ChatGPT & Mechanical Engineering: Examining performance on the FE
Mechanical Engineering and Undergraduate Exams
- URL: http://arxiv.org/abs/2309.15866v1
- Date: Tue, 26 Sep 2023 20:12:26 GMT
- Title: ChatGPT & Mechanical Engineering: Examining performance on the FE
Mechanical Engineering and Undergraduate Exams
- Authors: Matthew Frenkel, Hebah Emara
- Abstract summary: This study examines the capabilities of ChatGPT within the discipline of mechanical engineering.

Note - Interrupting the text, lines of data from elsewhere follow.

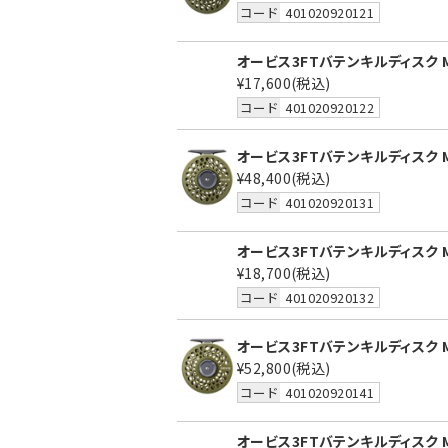
コード
401020920121
オービス3FTバテンキルディスク M
¥17,600
(税込)
コード
401020920122
オービス3FTバテンキルディスク M
¥48,400
(税込)
コード
401020920131
オービス3FTバテンキルディスク M
¥18,700
(税込)
コード
401020920132
オービス3FTバテンキルディスク M
¥52,800
(税込)
コード
401020920141
オービス3FTバテンキルディスク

It aims to examine use cases and pitfalls of such a technology in the classroom and professional settings.
- Score: 0.0
- License: http://creativecommons.org/licenses/by/4.0/
- Abstract: The launch of ChatGPT at the end of 2022 generated large interest into
possible applications of artificial intelligence in STEM education and among
STEM professions. As a result many questions surrounding the capabilities of
generative AI tools inside and outside of the classroom have been raised and
are starting to be explored. This study examines the capabilities of ChatGPT
within the discipline of mechanical engineering. It aims to examine use cases
and pitfalls of such a technology in the classroom and professional settings.
ChatGPT was presented with a set of questions from junior and senior level
mechanical engineering exams provided at a large private university, as well as
a set of practice questions for the Fundamentals of Engineering Exam (FE) in
Mechanical Engineering. The responses of two ChatGPT models, one free to use
and one paid subscription, were analyzed. The paper found that the subscription
model (GPT-4) greatly outperformed the free version (GPT-3.5), achieving 76%
correct vs 51% correct, but the limitation of text only input on both models
makes neither likely to pass the FE exam. The results confirm findings in the
literature with regards to types of errors and pitfalls made by ChatGPT. It was
found that due to its inconsistency and a tendency to confidently produce
incorrect answers the tool is best suited for users with expert knowledge.